Our Love to Admire is an Interpol record. This, we learned from their sleek and seductive sophomore album Antics, means the album should be a certain kind of product (to be reductive: a little Joy Division, a little neo-garage rock, often tight, usually intriguing). Yet, it seems this time around, Interpol strayed, and the result is a subpar album.
"The Heinrich Maneuver" is jittery fun (despite its clichéd kiss-off lyrics); "The Scale" is rapid-fire arpeggios and a groovy rhythm section (that becomes a bit redundant); the guitar whines and hallowed calls of closer "The Lighthouse" are slight and heartfelt (until they are overshadowed and marred by a full-band outro).
Starting to get the picture?
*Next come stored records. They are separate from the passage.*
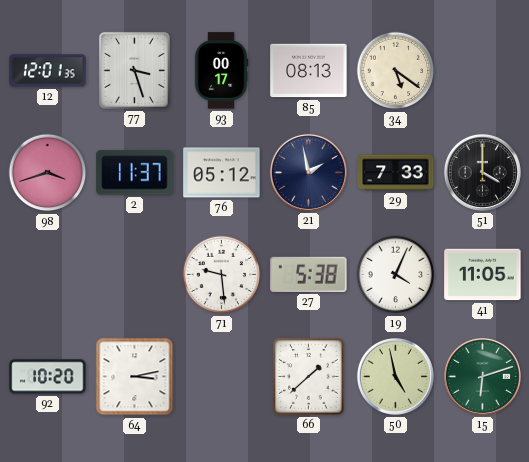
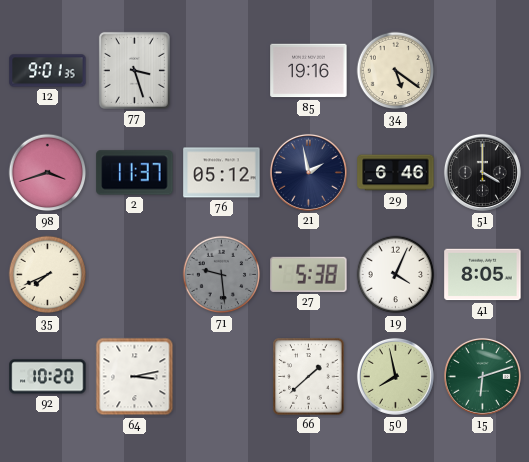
12: 12:01 -> 9:01
93: 00:17 -> none
85: 08:13 -> 19:16
29: 7:33 -> 6:46
35: none -> 7:41
71 dial: white -> grey
41: 11:05 -> 8:05
50: 4:58 -> 7:58
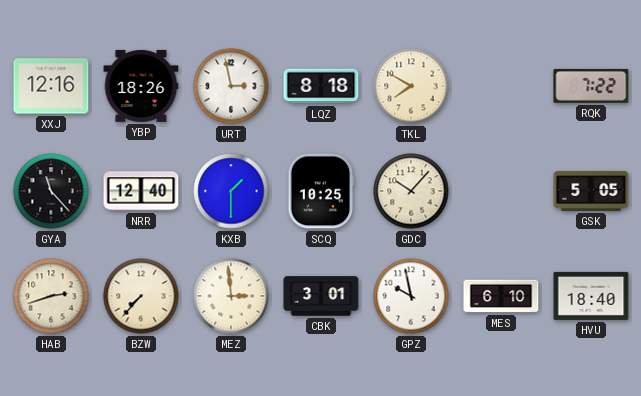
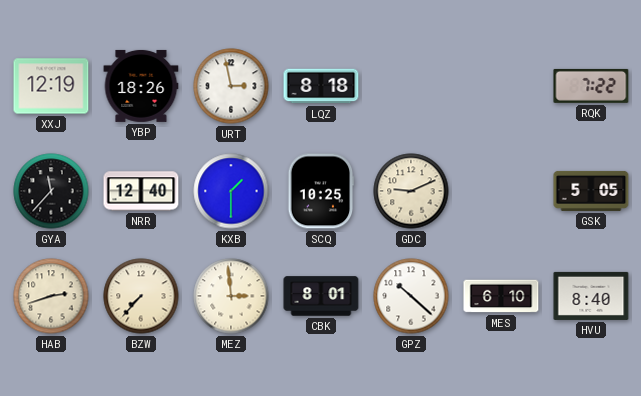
XXJ: 12:16 -> 12:19
TKL: 7:50 -> none
GYA: 11:23 -> 11:37
GDC: 10:07 -> 9:11
CBK: 3:01 -> 8:01
GPZ: 9:58 -> 10:22
HVU: 18:40 -> 8:40
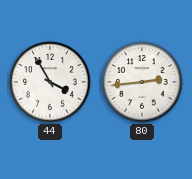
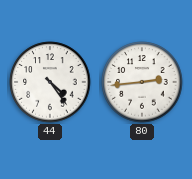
44: 3:55 -> 4:24
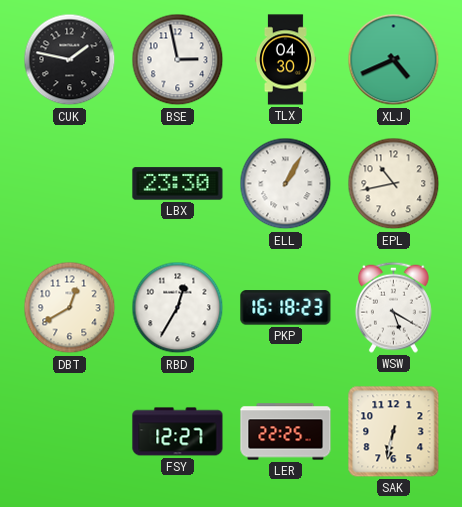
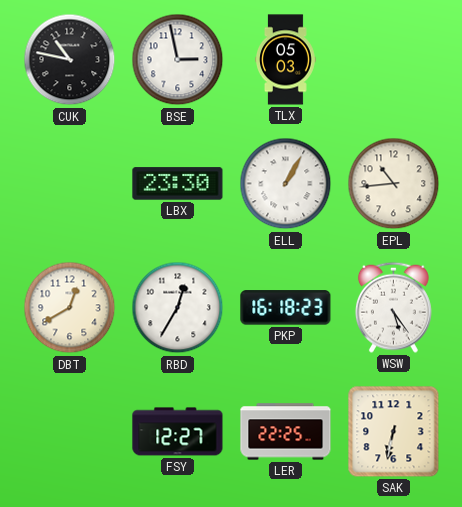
CUK: 1:47 -> 10:47
TLX: 04:30 -> 05:03
XLJ: 4:41 -> none
EPL: 10:43 -> 10:44
WSW: 5:20 -> 5:24
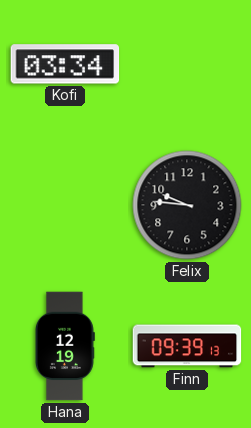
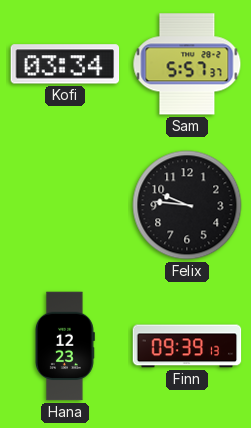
Sam: none -> 5:57
Hana: 12:19 -> 12:23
Even the good tracks are needlessly flawed.
"Rest My Chemistry" bounces on a nice guitar waltz that is both Buddy Holly and the Pixies, but the song overstays its welcome; "Mammoth" often sounds too Spinal Tap for comfort; and the rather enjoyable "No I in Threesome" doesn't mix its sincerity with its lyrics (or title).
Ultimately, Interpol is too good to release a paltry knockoff like this. One can only hope the next Interpol record is a return to form.